Volkhard’s relationship with the railways didn’t stop with just visiting train stations around the region. For him it meant more. He wanted to single handily revive the regions railways and what better place to start but in Egypt. In the mid 1990s he created an organization called Friends of the Railways of Egypt and the Arab World (FREA) and organized a series train trips. His most popular trip was the Red Sea Desert Link, a 500-kilometer train trip that ran on rails that were normally used to transport phosphate between the Oasis town of Wadi Kharga in the middle of the Western Desert to the Red Sea Port of Safaga. Along with other members of the FPA I joined the first three days inaugural trip that began in Kharaga, continuing on to Luxor and finally ending up in Safaga. Along the way the train stopped at a number of Pharaonic and Roman sites. Volkhard’s vision was to turn this into a luxury tourist train that would eventually be run by an established tourism company. Although this idea had great potential, it never materialized and only catered for a few years to Volkhard and a group of his train enthusiast friends.
As Volkhard and I crisscrossed the region, discovering local cuisine was never one of our priorities. Sometimes we would be so entrenched in our work that we would forget to eat all together. But there was one specialty that neither of us could turn down and that was a hefty plate of spaghetti bolognaise paired with a bottle of wine. On one of the FPA trips to Eritrea the group wanted to eat dinner at a local restaurant that had been highly recommended. However, neither Volkhard nor I really cared for East African cuisine. I can’t speak for Volkhard’s reasons for his aversion, but for me, it may be due to the scarring memories of raw goat liver mixed with hot peppers I was forced to swallow to avoid offending my hosts when I visited Ethiopia as a student. As our group piled into one taxi after another to go to the restaurant, Volhard and I stayed in the background until everyone had departed. Once everyone was gone, we jumped into a cab and went to our favorite Italian restaurant in Asmara, Castello, and ordered none other than one of the house specialties, spaghetti bolognaise with a bottle of Italian red wine. The next morning, when we were questioned about why we abandoned the group, Volkhard answered with a sheepish grin on his face, “what can I say, our taxi got lost and Norbert and I were forced to eat elsewhere.”

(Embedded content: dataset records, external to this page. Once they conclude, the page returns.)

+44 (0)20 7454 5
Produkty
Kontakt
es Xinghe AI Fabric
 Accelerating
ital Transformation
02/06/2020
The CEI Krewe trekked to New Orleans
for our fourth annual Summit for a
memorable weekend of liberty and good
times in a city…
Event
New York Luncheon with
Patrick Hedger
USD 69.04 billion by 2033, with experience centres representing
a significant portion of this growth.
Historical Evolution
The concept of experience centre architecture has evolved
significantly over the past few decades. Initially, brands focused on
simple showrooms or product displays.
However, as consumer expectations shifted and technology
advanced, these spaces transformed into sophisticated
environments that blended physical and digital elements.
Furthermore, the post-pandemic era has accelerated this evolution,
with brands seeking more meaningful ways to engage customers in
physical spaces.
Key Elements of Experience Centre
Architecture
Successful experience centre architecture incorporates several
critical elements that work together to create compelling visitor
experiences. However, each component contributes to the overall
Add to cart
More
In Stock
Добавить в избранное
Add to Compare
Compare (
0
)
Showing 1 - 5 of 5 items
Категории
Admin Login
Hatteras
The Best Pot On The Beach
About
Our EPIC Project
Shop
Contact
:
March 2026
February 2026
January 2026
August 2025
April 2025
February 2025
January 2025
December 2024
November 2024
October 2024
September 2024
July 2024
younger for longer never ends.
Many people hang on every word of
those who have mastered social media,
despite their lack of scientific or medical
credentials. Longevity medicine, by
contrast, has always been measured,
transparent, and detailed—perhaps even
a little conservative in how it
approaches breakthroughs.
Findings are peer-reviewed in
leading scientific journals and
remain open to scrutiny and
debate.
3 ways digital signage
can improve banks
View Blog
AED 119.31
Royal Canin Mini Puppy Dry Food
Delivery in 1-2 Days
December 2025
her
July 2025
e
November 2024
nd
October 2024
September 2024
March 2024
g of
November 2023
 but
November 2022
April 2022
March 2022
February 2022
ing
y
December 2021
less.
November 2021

To me Volkhard was more than a colleague. After all the adventures and misadventures, we shared he became a dear friend. We shared an uncanny passion for exploring new places and collecting postage stamps from the places we visited. To this day the one thing that I inherited from Volkhard was his passion for the railways. Because of him I began walking the derelict railroads tracks of Lebanon documenting with my camera what remains of these routes and diligently comparing them with images taken before Lebanon’s civil war. I had been planning to share my work with Volkhard, but he passed away before I had a chance.
In Volkhard’s memory I will continue my railroad journey and hopefully his spirit will be alongside me for the ride.